July 09, 2009

What I Loved



One of the books I have recently enjoyed is “What I Loved” by Siri Hustvedt. It’s a book about art, love and loss. Firstly, what I find appealing in the lives of the characters is the tone of balance and harmony with what life has to offer in general. What’s important in life is not the surprises it offers, but how we manage to react to them. And most of the times we deal with distasteful surprises.

Violet is the character I believe represents the ideal woman. Very intelligent, beautiful, a source of inspiration, admiration, respect and optimism for her man, a task even harder to deal with when that man is an artist.
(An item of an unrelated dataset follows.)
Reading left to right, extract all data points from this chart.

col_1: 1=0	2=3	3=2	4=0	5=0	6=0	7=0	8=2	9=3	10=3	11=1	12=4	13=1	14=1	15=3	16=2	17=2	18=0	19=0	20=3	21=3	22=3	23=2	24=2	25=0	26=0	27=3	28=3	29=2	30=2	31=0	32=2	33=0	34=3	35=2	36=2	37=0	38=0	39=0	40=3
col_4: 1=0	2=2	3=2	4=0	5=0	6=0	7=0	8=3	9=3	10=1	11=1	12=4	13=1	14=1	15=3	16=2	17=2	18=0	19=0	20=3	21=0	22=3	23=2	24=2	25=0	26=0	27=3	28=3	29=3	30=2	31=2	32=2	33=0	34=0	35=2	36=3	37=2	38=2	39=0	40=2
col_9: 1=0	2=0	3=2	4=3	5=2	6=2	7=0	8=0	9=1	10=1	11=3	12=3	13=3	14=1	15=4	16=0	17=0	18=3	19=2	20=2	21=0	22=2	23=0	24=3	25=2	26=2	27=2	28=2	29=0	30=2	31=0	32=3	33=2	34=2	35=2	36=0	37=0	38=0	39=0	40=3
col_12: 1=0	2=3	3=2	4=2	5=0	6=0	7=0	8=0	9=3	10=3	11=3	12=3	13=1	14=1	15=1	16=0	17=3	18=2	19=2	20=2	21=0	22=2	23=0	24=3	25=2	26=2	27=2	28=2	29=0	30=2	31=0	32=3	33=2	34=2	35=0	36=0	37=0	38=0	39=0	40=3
She's able to display profound understanding of his inner struggles; she manages to be the wise woman all men are looking for, especially men that do not live ordinary lives.

Powell's review: A powerful and heartbreaking novel that chronicles the epic story of two families, two sons, and two marriages. What I Loved begins in New York in 1975, when art historian Leo Hertzberg discovers an extraordinary painting by an unknown artist in a SoHo gallery. He buys the work; tracks down the artist, Bill Wechsler; and the two men embark on a life-long friendship.

Leo's story, which spans twenty-five years, follows the evolution of the growing involvement between his family and Bill's — an intricate constellation of attachments that includes the two men; their wives, Erica and Violet; and their children, Matthew and Mark. The families live in the same building in New York, share a house in Vermont during the summer, keep up a lively exchange of thoughts and ideas, and find themselves permanently altered by one another. Over the years, they not only enjoy love but endure loss-in one case sudden, incapacitating loss; in another, a different kind, one that is hidden and slow-growing, and which insidiously erodes the fabric of their lives.

Intimate in tone and seductive in its complexity, the novel moves seamlessly from inner worlds to outer worlds, from the deeply private to the public, from physical infirmity to cultural illness. Part family novel, part psychological thriller, What I Loved is a beautifully written exploration of love, loss, and betrayal — and of a man's attempt to make sense of the world and go on living.